Instructions to follow: Below, find the part of the stored items that opens with the line containing "# Iteration 1" and closes with the line containing "To be more detailed, we", and quote it word for word, both of those lines included.

Stored items:
————

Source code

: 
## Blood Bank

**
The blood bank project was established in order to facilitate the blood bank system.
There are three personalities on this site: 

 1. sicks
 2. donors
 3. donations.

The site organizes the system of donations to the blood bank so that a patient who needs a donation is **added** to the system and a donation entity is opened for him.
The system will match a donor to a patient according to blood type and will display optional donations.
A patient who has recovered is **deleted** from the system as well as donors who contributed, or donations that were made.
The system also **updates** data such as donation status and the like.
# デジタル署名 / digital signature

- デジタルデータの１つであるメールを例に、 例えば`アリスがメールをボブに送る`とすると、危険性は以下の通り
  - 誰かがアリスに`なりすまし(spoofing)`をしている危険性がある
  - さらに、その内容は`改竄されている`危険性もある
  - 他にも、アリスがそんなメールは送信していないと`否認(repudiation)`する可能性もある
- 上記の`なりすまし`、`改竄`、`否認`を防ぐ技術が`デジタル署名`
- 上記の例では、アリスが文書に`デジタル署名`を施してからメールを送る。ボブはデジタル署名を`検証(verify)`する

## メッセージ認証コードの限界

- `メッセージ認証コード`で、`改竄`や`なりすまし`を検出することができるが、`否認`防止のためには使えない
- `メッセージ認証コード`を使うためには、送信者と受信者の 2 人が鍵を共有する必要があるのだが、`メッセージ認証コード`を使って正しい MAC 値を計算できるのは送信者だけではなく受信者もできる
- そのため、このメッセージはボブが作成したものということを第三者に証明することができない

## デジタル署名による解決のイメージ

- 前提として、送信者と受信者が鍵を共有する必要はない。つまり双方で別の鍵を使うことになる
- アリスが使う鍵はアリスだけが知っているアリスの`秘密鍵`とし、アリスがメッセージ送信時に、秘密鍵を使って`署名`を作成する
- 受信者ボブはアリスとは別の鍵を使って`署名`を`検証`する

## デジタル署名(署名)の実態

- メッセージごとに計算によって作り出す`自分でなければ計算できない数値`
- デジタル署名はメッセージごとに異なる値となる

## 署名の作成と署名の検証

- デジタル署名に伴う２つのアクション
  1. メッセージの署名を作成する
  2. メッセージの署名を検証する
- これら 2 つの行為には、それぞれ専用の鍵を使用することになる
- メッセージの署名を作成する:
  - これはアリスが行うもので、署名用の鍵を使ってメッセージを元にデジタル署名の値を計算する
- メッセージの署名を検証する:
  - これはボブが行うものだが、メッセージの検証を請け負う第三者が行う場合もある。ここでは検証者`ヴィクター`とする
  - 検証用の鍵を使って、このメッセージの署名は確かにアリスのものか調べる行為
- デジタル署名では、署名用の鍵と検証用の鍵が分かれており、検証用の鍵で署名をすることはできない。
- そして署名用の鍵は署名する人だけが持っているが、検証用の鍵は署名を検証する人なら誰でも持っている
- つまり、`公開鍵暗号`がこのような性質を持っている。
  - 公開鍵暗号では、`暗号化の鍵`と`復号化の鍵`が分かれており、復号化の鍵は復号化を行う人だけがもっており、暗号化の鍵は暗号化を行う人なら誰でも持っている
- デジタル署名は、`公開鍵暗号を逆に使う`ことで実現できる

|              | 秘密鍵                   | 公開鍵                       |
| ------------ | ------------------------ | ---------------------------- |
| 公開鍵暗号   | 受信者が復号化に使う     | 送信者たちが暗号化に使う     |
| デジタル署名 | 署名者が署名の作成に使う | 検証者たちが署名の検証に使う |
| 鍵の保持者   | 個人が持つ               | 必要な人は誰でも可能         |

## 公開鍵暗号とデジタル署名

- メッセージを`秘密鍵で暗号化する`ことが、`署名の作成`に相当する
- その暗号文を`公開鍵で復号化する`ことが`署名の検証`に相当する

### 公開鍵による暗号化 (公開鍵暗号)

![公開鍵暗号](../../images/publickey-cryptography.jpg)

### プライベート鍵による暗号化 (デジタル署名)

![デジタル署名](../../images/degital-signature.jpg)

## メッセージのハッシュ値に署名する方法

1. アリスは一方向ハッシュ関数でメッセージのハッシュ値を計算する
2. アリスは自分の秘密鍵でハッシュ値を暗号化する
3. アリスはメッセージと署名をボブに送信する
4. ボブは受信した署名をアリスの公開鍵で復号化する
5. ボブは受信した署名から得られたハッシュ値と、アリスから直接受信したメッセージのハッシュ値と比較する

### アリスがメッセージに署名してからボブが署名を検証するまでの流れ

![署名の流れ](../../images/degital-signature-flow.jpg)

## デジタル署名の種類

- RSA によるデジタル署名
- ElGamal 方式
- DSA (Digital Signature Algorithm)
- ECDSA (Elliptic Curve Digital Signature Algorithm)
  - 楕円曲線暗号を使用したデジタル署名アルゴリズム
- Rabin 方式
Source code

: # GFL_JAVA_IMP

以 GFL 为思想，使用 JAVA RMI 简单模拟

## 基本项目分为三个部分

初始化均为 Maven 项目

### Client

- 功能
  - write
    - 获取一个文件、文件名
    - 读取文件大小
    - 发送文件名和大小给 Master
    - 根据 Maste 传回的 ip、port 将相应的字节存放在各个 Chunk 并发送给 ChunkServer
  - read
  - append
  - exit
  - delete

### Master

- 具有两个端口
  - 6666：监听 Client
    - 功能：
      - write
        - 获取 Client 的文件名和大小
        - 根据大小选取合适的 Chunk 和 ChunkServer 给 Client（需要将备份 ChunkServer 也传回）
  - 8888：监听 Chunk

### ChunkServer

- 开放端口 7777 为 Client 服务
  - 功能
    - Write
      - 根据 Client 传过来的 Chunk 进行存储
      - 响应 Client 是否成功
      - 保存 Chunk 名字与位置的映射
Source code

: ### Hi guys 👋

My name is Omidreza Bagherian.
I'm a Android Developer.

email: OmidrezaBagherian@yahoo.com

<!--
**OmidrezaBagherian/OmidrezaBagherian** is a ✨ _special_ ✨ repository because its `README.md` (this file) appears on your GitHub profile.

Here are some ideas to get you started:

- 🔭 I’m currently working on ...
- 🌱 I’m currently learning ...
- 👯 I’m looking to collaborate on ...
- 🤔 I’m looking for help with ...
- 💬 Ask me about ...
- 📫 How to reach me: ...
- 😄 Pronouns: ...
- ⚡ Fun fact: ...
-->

————

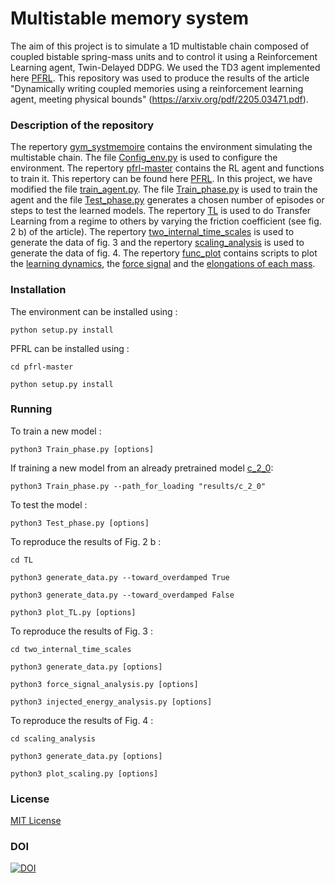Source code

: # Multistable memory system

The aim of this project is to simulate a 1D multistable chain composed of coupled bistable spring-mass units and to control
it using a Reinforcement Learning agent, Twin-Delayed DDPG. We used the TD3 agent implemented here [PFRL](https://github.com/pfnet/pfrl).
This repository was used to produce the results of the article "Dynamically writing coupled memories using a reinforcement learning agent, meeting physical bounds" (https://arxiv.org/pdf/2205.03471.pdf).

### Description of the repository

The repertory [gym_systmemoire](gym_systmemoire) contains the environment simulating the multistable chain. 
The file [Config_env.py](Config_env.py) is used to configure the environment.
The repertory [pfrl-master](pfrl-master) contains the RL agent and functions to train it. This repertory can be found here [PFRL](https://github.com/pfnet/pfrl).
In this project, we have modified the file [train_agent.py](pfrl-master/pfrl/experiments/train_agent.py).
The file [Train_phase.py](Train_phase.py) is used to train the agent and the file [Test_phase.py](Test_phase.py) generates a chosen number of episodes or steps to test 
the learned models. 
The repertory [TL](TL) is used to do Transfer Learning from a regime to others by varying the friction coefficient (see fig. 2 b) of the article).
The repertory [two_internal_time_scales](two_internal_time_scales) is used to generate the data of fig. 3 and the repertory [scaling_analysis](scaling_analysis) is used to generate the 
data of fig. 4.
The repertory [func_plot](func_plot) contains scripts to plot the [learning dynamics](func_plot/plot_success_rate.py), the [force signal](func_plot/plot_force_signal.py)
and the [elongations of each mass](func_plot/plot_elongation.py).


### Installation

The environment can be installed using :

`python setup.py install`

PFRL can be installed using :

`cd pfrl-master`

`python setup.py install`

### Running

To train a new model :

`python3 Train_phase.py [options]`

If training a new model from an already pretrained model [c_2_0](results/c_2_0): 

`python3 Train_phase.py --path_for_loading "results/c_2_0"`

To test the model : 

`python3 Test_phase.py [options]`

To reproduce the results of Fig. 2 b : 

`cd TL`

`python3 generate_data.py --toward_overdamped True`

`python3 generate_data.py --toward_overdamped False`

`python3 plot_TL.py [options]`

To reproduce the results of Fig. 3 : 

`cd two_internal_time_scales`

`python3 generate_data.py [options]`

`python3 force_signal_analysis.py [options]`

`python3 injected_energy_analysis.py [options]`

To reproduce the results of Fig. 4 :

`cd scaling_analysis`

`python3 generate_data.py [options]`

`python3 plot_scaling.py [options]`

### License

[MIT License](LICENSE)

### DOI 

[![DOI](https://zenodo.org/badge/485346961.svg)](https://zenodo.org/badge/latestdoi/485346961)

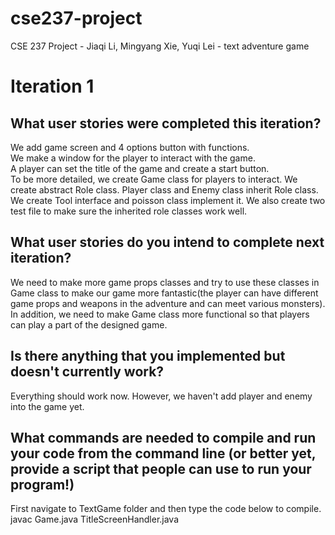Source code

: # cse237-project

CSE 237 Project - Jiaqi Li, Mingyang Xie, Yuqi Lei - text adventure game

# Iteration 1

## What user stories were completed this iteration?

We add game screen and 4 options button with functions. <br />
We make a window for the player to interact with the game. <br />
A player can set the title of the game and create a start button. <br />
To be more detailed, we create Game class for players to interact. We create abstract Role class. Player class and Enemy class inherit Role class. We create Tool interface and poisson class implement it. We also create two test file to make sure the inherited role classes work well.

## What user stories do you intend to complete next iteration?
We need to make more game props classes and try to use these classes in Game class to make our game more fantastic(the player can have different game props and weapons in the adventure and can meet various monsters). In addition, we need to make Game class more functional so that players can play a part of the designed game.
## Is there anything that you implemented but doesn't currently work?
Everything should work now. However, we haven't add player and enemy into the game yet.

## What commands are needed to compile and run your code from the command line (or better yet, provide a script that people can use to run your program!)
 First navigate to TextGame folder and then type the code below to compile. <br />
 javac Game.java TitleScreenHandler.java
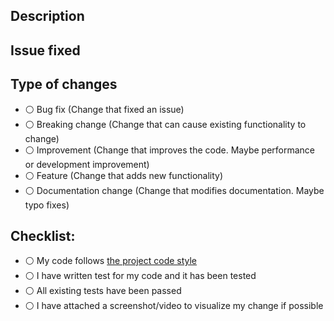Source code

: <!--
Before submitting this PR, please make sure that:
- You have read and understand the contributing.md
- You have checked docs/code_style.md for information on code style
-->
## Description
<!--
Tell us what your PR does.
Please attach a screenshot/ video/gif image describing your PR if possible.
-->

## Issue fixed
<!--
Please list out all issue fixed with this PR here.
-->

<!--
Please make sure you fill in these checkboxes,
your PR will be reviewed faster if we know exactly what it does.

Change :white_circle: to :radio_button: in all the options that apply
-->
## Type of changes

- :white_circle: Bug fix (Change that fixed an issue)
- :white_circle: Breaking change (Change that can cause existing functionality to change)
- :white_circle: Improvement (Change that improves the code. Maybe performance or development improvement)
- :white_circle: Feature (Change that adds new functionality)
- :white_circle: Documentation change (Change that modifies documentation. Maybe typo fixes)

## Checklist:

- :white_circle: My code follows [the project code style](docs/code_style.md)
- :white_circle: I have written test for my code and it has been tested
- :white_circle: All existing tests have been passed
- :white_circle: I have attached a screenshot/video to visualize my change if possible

————

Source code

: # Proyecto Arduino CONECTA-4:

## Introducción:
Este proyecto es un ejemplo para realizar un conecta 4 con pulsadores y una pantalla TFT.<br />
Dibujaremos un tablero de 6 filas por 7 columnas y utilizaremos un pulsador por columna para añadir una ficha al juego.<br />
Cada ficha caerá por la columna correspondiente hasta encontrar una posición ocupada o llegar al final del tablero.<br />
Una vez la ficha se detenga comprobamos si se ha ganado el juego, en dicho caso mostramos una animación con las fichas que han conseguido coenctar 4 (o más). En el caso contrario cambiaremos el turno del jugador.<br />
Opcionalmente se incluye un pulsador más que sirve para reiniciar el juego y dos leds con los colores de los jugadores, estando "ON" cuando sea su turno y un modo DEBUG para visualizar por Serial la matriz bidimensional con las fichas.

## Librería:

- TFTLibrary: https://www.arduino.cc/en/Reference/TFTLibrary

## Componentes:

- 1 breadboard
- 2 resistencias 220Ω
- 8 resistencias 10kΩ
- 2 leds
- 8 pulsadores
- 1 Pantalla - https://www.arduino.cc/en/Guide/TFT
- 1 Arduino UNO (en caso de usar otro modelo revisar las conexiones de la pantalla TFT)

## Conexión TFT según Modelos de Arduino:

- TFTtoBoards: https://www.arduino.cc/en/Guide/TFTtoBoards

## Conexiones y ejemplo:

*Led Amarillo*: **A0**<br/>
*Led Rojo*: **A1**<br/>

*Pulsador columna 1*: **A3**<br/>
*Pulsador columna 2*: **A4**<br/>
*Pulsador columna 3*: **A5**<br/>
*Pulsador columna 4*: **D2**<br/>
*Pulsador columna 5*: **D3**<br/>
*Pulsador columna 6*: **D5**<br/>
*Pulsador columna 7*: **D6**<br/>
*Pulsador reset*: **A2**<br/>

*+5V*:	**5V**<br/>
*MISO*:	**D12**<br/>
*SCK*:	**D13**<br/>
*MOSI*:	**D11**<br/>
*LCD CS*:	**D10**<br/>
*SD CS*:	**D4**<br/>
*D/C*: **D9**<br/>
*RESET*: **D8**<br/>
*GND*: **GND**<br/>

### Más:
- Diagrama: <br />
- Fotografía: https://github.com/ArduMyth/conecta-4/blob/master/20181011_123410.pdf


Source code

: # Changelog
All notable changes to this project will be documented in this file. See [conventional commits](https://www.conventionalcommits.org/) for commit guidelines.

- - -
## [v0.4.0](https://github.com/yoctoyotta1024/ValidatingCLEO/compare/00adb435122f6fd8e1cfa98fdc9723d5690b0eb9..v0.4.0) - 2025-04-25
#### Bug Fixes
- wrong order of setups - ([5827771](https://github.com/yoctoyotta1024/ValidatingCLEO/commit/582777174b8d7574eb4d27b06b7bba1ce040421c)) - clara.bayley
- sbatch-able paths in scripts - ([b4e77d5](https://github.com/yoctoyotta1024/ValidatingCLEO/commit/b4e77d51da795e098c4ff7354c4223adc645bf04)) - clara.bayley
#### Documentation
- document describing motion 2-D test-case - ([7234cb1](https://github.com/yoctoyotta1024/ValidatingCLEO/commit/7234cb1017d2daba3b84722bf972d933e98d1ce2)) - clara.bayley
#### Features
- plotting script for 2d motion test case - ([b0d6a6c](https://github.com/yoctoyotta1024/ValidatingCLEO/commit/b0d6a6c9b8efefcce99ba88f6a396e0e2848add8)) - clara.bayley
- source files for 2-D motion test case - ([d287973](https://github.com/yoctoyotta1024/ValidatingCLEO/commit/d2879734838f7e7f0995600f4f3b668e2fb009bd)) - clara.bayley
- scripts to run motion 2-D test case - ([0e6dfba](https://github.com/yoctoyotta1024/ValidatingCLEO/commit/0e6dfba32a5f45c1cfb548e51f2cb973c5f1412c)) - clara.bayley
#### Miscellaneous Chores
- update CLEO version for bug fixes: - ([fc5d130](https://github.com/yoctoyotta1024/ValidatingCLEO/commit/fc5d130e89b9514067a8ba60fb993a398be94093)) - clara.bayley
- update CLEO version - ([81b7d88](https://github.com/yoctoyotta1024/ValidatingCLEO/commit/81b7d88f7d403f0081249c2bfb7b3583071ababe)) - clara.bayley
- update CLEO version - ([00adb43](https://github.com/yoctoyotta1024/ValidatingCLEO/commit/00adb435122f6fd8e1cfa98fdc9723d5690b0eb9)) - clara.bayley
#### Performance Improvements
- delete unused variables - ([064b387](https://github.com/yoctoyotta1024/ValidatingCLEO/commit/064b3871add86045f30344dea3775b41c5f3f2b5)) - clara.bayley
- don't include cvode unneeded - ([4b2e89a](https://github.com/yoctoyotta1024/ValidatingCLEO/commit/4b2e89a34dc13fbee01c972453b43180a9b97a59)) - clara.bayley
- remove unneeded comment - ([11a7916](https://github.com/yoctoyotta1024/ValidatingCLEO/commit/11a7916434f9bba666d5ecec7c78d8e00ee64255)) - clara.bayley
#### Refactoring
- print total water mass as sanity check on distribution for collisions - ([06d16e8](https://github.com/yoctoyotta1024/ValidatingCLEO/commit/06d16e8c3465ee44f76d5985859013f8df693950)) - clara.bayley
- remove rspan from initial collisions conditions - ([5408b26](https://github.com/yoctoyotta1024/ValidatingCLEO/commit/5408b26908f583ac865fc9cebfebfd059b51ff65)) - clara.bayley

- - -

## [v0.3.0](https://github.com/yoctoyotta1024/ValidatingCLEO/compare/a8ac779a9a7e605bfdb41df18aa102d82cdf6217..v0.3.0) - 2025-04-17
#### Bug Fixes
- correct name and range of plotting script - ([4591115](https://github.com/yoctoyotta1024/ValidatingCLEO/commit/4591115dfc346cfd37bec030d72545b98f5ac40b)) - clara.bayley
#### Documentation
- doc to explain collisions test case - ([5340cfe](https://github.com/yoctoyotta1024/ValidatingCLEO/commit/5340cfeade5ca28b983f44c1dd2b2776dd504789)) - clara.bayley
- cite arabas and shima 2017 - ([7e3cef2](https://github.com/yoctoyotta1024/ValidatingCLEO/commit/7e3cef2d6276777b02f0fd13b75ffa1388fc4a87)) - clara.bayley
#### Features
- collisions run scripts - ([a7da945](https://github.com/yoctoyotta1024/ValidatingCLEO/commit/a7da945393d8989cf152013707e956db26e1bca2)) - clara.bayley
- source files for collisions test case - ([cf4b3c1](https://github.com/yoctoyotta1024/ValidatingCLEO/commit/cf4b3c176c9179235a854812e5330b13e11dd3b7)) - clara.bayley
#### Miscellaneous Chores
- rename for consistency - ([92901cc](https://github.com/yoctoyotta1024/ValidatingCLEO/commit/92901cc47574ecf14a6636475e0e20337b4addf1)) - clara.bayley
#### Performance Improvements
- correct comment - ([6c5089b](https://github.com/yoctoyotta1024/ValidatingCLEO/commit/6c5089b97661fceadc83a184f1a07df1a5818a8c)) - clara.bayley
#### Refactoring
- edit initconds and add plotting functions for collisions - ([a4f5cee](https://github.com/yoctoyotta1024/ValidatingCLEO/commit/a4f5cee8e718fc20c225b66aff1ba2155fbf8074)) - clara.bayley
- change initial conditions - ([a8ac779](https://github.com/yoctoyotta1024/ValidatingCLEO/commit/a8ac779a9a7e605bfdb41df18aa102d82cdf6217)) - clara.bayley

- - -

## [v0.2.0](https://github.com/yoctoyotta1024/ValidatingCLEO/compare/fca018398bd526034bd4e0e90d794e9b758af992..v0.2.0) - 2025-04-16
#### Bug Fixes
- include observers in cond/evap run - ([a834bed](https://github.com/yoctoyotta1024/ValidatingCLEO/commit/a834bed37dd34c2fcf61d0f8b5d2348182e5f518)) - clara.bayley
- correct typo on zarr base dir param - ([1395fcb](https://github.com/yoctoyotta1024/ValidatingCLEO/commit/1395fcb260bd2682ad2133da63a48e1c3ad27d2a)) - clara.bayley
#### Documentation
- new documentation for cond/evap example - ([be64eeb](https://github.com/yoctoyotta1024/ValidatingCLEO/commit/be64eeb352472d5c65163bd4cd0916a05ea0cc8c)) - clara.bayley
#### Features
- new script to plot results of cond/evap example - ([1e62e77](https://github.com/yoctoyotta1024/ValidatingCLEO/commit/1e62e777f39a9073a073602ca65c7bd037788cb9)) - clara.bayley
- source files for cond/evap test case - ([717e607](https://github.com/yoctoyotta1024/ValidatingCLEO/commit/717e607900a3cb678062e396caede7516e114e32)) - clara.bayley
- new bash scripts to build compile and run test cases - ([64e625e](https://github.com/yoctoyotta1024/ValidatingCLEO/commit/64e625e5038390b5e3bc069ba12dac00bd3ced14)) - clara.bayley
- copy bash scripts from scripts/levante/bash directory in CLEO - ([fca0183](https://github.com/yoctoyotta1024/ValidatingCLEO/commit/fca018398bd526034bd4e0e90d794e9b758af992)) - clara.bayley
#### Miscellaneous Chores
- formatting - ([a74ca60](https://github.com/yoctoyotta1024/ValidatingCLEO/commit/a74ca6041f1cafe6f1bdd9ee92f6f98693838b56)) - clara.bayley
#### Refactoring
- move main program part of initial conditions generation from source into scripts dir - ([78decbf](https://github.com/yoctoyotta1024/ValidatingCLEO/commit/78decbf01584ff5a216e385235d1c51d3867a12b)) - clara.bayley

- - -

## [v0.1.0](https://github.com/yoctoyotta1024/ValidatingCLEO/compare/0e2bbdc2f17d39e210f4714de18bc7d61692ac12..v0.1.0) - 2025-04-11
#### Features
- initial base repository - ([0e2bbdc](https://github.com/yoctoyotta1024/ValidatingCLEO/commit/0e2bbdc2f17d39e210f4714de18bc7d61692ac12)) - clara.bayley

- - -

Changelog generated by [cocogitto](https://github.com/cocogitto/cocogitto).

————

Solution for this exercise:
# Iteration 1

## What user stories were completed this iteration?

We add game screen and 4 options button with functions. <br />
We make a window for the player to interact with the game. <br />
A player can set the title of the game and create a start button. <br />
To be more detailed, we create Game class for players to interact. We create abstract Role class. Player class and Enemy class inherit Role class. We create Tool interface and poisson class implement it. We also create two test file to make sure the inherited role classes work well.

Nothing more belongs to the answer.